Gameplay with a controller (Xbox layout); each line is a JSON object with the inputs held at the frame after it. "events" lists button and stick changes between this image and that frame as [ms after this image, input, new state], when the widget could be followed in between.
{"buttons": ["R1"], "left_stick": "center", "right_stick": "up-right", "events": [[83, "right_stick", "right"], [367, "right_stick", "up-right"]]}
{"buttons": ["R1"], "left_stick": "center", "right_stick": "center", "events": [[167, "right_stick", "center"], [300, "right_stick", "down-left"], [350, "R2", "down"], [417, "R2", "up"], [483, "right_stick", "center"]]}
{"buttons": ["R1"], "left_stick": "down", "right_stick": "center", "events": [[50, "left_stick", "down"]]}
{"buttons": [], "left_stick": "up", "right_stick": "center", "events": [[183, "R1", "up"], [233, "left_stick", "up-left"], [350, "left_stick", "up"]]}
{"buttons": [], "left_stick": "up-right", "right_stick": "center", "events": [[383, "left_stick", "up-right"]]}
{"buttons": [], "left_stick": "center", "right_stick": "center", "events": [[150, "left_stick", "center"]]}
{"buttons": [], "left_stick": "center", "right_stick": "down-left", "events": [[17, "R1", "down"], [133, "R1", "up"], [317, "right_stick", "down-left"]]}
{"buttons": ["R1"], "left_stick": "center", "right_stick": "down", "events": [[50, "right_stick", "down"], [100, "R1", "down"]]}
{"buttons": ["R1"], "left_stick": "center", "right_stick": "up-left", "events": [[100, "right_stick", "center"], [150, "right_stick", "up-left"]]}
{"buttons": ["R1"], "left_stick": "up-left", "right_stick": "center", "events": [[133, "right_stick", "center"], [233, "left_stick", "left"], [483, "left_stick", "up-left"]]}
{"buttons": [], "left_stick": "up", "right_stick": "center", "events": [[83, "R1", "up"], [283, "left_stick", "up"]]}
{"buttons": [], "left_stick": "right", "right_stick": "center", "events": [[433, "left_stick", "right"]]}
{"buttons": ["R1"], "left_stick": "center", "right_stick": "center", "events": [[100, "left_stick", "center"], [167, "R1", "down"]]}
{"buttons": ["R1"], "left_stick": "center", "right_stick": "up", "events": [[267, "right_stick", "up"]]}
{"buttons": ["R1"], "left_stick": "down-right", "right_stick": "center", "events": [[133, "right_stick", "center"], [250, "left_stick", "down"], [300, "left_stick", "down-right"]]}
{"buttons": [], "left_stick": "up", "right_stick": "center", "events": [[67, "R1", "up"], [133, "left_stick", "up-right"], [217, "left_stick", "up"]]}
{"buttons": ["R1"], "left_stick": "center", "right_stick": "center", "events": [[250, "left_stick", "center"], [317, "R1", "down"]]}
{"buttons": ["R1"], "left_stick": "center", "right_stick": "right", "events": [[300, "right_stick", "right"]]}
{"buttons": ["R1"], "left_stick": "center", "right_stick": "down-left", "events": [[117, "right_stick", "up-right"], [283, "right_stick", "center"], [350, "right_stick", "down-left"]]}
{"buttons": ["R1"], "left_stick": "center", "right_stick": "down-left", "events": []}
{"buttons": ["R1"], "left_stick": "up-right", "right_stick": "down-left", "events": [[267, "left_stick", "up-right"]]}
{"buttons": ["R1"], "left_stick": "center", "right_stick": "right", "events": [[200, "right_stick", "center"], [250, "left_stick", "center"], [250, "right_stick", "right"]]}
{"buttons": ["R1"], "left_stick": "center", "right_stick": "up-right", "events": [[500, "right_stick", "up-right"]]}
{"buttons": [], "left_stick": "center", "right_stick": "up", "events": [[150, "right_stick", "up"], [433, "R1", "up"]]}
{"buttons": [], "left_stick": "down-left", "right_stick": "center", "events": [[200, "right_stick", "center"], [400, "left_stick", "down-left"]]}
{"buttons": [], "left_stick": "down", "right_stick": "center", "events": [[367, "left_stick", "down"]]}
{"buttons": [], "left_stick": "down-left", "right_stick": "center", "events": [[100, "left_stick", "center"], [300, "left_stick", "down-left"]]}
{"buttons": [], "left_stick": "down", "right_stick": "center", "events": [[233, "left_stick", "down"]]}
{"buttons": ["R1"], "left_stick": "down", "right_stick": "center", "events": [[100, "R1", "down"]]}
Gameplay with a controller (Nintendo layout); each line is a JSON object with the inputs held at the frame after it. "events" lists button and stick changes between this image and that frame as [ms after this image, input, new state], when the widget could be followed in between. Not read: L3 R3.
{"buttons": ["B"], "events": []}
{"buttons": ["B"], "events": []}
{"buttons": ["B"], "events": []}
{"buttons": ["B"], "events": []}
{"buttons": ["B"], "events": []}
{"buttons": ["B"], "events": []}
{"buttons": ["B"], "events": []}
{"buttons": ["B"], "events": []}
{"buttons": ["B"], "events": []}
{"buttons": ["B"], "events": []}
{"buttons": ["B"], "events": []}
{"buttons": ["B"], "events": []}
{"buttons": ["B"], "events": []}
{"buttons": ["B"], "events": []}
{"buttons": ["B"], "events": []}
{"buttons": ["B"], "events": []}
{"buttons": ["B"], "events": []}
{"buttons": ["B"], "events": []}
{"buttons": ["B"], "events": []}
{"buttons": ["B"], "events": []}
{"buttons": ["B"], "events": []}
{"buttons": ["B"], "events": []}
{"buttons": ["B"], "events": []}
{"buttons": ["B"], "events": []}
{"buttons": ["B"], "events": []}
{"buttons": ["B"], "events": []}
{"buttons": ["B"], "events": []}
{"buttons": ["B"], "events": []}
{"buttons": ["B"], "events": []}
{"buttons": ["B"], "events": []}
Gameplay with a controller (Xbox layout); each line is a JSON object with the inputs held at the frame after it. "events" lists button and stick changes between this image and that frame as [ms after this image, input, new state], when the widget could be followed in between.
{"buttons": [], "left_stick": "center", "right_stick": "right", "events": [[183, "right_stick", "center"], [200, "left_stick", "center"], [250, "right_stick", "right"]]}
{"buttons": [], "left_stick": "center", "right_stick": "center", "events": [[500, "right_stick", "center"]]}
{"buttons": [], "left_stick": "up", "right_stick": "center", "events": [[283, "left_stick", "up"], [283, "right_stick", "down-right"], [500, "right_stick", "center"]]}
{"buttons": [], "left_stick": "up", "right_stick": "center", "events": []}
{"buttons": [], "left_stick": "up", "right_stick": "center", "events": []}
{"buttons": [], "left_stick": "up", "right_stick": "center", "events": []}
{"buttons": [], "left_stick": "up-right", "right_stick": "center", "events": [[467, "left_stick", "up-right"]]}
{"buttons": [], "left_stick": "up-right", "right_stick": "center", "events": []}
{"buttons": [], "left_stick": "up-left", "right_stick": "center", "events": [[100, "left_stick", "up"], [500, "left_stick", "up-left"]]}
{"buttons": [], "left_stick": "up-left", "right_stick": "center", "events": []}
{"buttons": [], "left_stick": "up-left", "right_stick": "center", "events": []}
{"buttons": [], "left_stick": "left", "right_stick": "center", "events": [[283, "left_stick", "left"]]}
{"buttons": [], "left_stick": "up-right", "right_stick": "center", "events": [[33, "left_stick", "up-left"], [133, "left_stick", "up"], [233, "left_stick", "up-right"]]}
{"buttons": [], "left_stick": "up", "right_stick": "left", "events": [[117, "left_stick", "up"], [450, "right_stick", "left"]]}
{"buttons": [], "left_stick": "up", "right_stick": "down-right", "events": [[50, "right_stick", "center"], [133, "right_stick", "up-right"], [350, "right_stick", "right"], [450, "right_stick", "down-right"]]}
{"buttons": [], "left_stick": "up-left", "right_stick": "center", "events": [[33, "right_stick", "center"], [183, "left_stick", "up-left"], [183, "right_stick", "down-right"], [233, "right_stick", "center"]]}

──────────

ACTIVITY: Write down the entire listing above verbatim.

WRITTEN REPLY:
Gameplay with a controller (Xbox layout); each line is a JSON object with the inputs held at the frame after it. "events" lists button and stick changes between this image and that frame as [ms after this image, input, new state], when the widget could be followed in between.
{"buttons": ["R1"], "left_stick": "center", "right_stick": "up-right", "events": [[83, "right_stick", "right"], [367, "right_stick", "up-right"]]}
{"buttons": ["R1"], "left_stick": "center", "right_stick": "center", "events": [[167, "right_stick", "center"], [300, "right_stick", "down-left"], [350, "R2", "down"], [417, "R2", "up"], [483, "right_stick", "center"]]}
{"buttons": ["R1"], "left_stick": "down", "right_stick": "center", "events": [[50, "left_stick", "down"]]}
{"buttons": [], "left_stick": "up", "right_stick": "center", "events": [[183, "R1", "up"], [233, "left_stick", "up-left"], [350, "left_stick", "up"]]}
{"buttons": [], "left_stick": "up-right", "right_stick": "center", "events": [[383, "left_stick", "up-right"]]}
{"buttons": [], "left_stick": "center", "right_stick": "center", "events": [[150, "left_stick", "center"]]}
{"buttons": [], "left_stick": "center", "right_stick": "down-left", "events": [[17, "R1", "down"], [133, "R1", "up"], [317, "right_stick", "down-left"]]}
{"buttons": ["R1"], "left_stick": "center", "right_stick": "down", "events": [[50, "right_stick", "down"], [100, "R1", "down"]]}
{"buttons": ["R1"], "left_stick": "center", "right_stick": "up-left", "events": [[100, "right_stick", "center"], [150, "right_stick", "up-left"]]}
{"buttons": ["R1"], "left_stick": "up-left", "right_stick": "center", "events": [[133, "right_stick", "center"], [233, "left_stick", "left"], [483, "left_stick", "up-left"]]}
{"buttons": [], "left_stick": "up", "right_stick": "center", "events": [[83, "R1", "up"], [283, "left_stick", "up"]]}
{"buttons": [], "left_stick": "right", "right_stick": "center", "events": [[433, "left_stick", "right"]]}
{"buttons": ["R1"], "left_stick": "center", "right_stick": "center", "events": [[100, "left_stick", "center"], [167, "R1", "down"]]}
{"buttons": ["R1"], "left_stick": "center", "right_stick": "up", "events": [[267, "right_stick", "up"]]}
{"buttons": ["R1"], "left_stick": "down-right", "right_stick": "center", "events": [[133, "right_stick", "center"], [250, "left_stick", "down"], [300, "left_stick", "down-right"]]}
{"buttons": [], "left_stick": "up", "right_stick": "center", "events": [[67, "R1", "up"], [133, "left_stick", "up-right"], [217, "left_stick", "up"]]}
{"buttons": ["R1"], "left_stick": "center", "right_stick": "center", "events": [[250, "left_stick", "center"], [317, "R1", "down"]]}
{"buttons": ["R1"], "left_stick": "center", "right_stick": "right", "events": [[300, "right_stick", "right"]]}
{"buttons": ["R1"], "left_stick": "center", "right_stick": "down-left", "events": [[117, "right_stick", "up-right"], [283, "right_stick", "center"], [350, "right_stick", "down-left"]]}
{"buttons": ["R1"], "left_stick": "center", "right_stick": "down-left", "events": []}
{"buttons": ["R1"], "left_stick": "up-right", "right_stick": "down-left", "events": [[267, "left_stick", "up-right"]]}
{"buttons": ["R1"], "left_stick": "center", "right_stick": "right", "events": [[200, "right_stick", "center"], [250, "left_stick", "center"], [250, "right_stick", "right"]]}
{"buttons": ["R1"], "left_stick": "center", "right_stick": "up-right", "events": [[500, "right_stick", "up-right"]]}
{"buttons": [], "left_stick": "center", "right_stick": "up", "events": [[150, "right_stick", "up"], [433, "R1", "up"]]}
{"buttons": [], "left_stick": "down-left", "right_stick": "center", "events": [[200, "right_stick", "center"], [400, "left_stick", "down-left"]]}
{"buttons": [], "left_stick": "down", "right_stick": "center", "events": [[367, "left_stick", "down"]]}
{"buttons": [], "left_stick": "down-left", "right_stick": "center", "events": [[100, "left_stick", "center"], [300, "left_stick", "down-left"]]}
{"buttons": [], "left_stick": "down", "right_stick": "center", "events": [[233, "left_stick", "down"]]}
{"buttons": ["R1"], "left_stick": "down", "right_stick": "center", "events": [[100, "R1", "down"]]}
Gameplay with a controller (Nintendo layout); each line is a JSON object with the inputs held at the frame after it. "events" lists button and stick changes between this image and that frame as [ms after this image, input, new state], when the widget could be followed in between. Not read: L3 R3.
{"buttons": ["B"], "events": []}
{"buttons": ["B"], "events": []}
{"buttons": ["B"], "events": []}
{"buttons": ["B"], "events": []}
{"buttons": ["B"], "events": []}
{"buttons": ["B"], "events": []}
{"buttons": ["B"], "events": []}
{"buttons": ["B"], "events": []}
{"buttons": ["B"], "events": []}
{"buttons": ["B"], "events": []}
{"buttons": ["B"], "events": []}
{"buttons": ["B"], "events": []}
{"buttons": ["B"], "events": []}
{"buttons": ["B"], "events": []}
{"buttons": ["B"], "events": []}
{"buttons": ["B"], "events": []}
{"buttons": ["B"], "events": []}
{"buttons": ["B"], "events": []}
{"buttons": ["B"], "events": []}
{"buttons": ["B"], "events": []}
{"buttons": ["B"], "events": []}
{"buttons": ["B"], "events": []}
{"buttons": ["B"], "events": []}
{"buttons": ["B"], "events": []}
{"buttons": ["B"], "events": []}
{"buttons": ["B"], "events": []}
{"buttons": ["B"], "events": []}
{"buttons": ["B"], "events": []}
{"buttons": ["B"], "events": []}
{"buttons": ["B"], "events": []}
Gameplay with a controller (Xbox layout); each line is a JSON object with the inputs held at the frame after it. "events" lists button and stick changes between this image and that frame as [ms after this image, input, new state], when the widget could be followed in between.
{"buttons": [], "left_stick": "center", "right_stick": "right", "events": [[183, "right_stick", "center"], [200, "left_stick", "center"], [250, "right_stick", "right"]]}
{"buttons": [], "left_stick": "center", "right_stick": "center", "events": [[500, "right_stick", "center"]]}
{"buttons": [], "left_stick": "up", "right_stick": "center", "events": [[283, "left_stick", "up"], [283, "right_stick", "down-right"], [500, "right_stick", "center"]]}
{"buttons": [], "left_stick": "up", "right_stick": "center", "events": []}
{"buttons": [], "left_stick": "up", "right_stick": "center", "events": []}
{"buttons": [], "left_stick": "up", "right_stick": "center", "events": []}
{"buttons": [], "left_stick": "up-right", "right_stick": "center", "events": [[467, "left_stick", "up-right"]]}
{"buttons": [], "left_stick": "up-right", "right_stick": "center", "events": []}
{"buttons": [], "left_stick": "up-left", "right_stick": "center", "events": [[100, "left_stick", "up"], [500, "left_stick", "up-left"]]}
{"buttons": [], "left_stick": "up-left", "right_stick": "center", "events": []}
{"buttons": [], "left_stick": "up-left", "right_stick": "center", "events": []}
{"buttons": [], "left_stick": "left", "right_stick": "center", "events": [[283, "left_stick", "left"]]}
{"buttons": [], "left_stick": "up-right", "right_stick": "center", "events": [[33, "left_stick", "up-left"], [133, "left_stick", "up"], [233, "left_stick", "up-right"]]}
{"buttons": [], "left_stick": "up", "right_stick": "left", "events": [[117, "left_stick", "up"], [450, "right_stick", "left"]]}
{"buttons": [], "left_stick": "up", "right_stick": "down-right", "events": [[50, "right_stick", "center"], [133, "right_stick", "up-right"], [350, "right_stick", "right"], [450, "right_stick", "down-right"]]}
{"buttons": [], "left_stick": "up-left", "right_stick": "center", "events": [[33, "right_stick", "center"], [183, "left_stick", "up-left"], [183, "right_stick", "down-right"], [233, "right_stick", "center"]]}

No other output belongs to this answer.